— Your goal —
Show every line from the entries that follow which holds the word "Seguidores".

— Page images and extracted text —
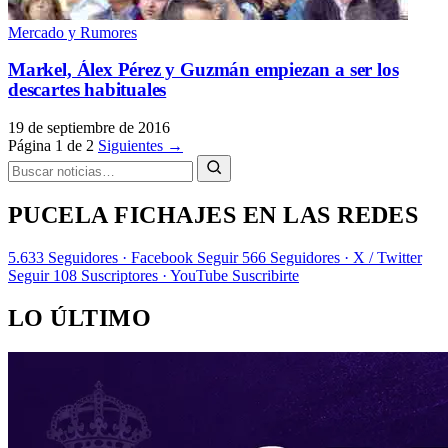
Mercado y Rumores
Markel, Álex Pérez y Guzmán empiezan a ser los
descartes habituales
19 de septiembre de 2016
Página 1 de 2
Siguientes →
PUCELA FICHAJES EN LAS REDES
5.633
Seguidores · Facebook
Seguir
566
Seguidores · X / Twitter
Seguir
108
Suscriptores · YouTube
Suscribirte
LO ÚLTIMO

— Worked solution —
Seguidores · Facebook
Seguidores · X / Twitter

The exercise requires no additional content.